Plaquette du dispositif d'accompagnement des sportifs ultramarins

Source : INSEP

Au-delà, les dirigeants de l'INSEP rencontrés par la délégation ont pu souligner la prise en compte fine des préoccupations et spécificités des sportifs ultramarins au sein de l'institution. S'il n'y a pas, au sein de l'établissement, de « référent outre-mer », les sportifs ultramarins bénéficient de l'accompagnement « cousu main » que l'INSEP revendique pour chacun des sportifs hébergés : le directeur général de l'INSEP, Ghani Yalouz, expliquait86(*) ainsi qu' « à l'INSEP, le personnel et les sportifs échangent constamment de manière à prendre en compte les singularités de chacun, des athlètes au plus haut niveau jusqu'aux plus jeunes qui construisent leur carrière olympique ».

Audrey Pérusin, directrice générale adjointe de l'INSEP, précisait à cette même occasion que, selon les critères tels que le lieu de naissance, la licenciation ou encore le domicile familial, l'INSEP compte en son sein sur la saison sportive 2017-2018 43 sportifs de haut niveau ultramarins, dont 34 nés en outre-mer, 9 licenciés sur ces territoires et 19 mineurs dont le responsable légal est domicilié outre-mer.

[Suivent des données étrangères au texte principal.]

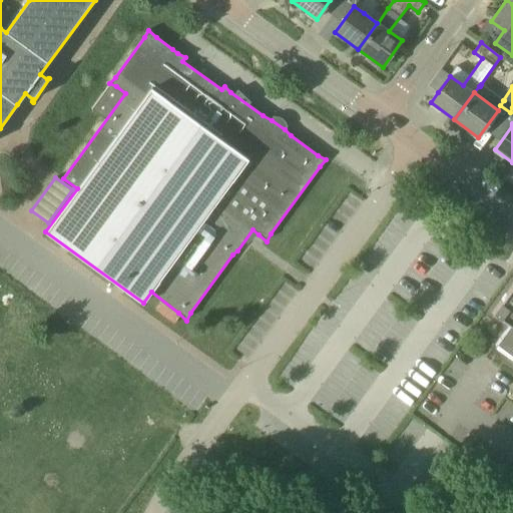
[(512,284),(492,314),(494,315),(494,314),(509,325),(497,343),(512,355),(512,284)]
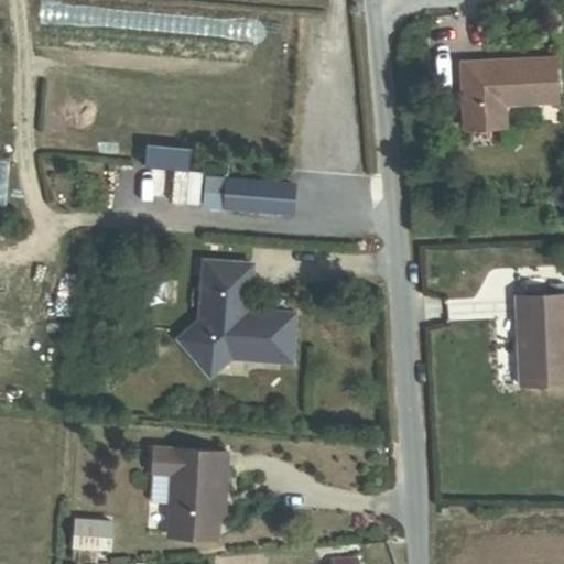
[(556,101),(554,56),(459,62),(464,128),(505,126),(503,104),(556,101)]
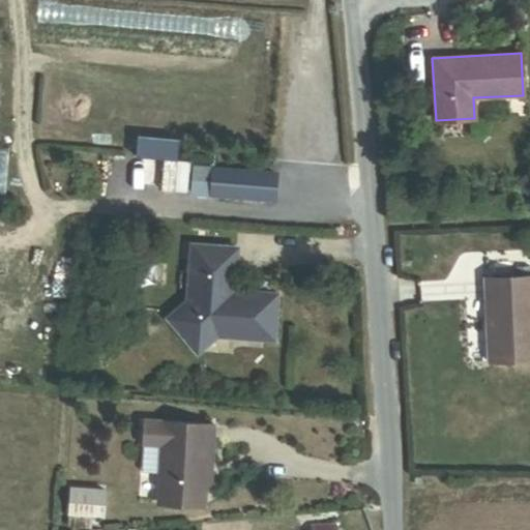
[(10,149),(0,147),(0,195),(7,196),(10,149)]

L'accent a été mis durant la visite sur les capacités d'encadrement disponibles au sein de l'INSEP pour les jeunes sportifs, appliquées aux cas des sportifs ultramarins. Il a été souligné qu'un des interlocuteurs principaux est bien le responsable du pôle auquel appartient le sportif, qui est son référent sur son projet de haut niveau, le profilage des entraînements et le développement de son niveau sportif ; il est aussi une interface directe avec l'ensemble des autres acteurs de l'établissement. Les responsables de l'INSEP sont ensuite des acteurs majeurs de l'épanouissement du jeune sportif et de la réussite de son projet. Ils permettent un suivi personnalisé, un accompagnement dans la durée pour l'élaboration et la conduite du double projet. La grande proximité entre les dirigeants de l'INSEP et les sportifs a été également mise en valeur, ainsi que le rôle fondamental de l'équipe d'encadrement médical et d'encadrement de la vie quotidienne. Sur ce dernier point, Sylvie Authier, responsable de l'internat pour majeur, a insisté sur la nécessité d'avoir une approche de confiance et un dialogue constant avec les pensionnaires. L'écoute est fondamentale, comme l'adaptation de certaines règles, par exemple l'accès à internet afin de permettre des communications tardives avec les familles à l'autre bout du monde ou encore une attention particulière aux signes de fatigue ou d'isolement et de solitude due à l'éloignement.

L'INSEP ne prévoit ainsi pas de « schéma de suivi d'un sportif ultramarin » codifié, mais applique un suivi personnalisé qui est particulièrement adapté aux problématiques qui se posent à ces sportifs. Surtout, ce suivi et la réussite qu'ils favorisent ne peuvent fonctionner, encore une fois, que si le projet établi initialement a été correctement calibré.

Recommandation n° 24 :  Systématiser dans les pôles hexagonaux un accompagnement renforcé « cousu main », sur le modèle pratiqué à l'INSEP, permettant une préparation des sportifs ultramarins en amont de leur arrivée et un suivi sur place afin d'optimiser leurs chances de réussite.


* 86 Déplacement à l'INSEP du vendredi 2 février 2018.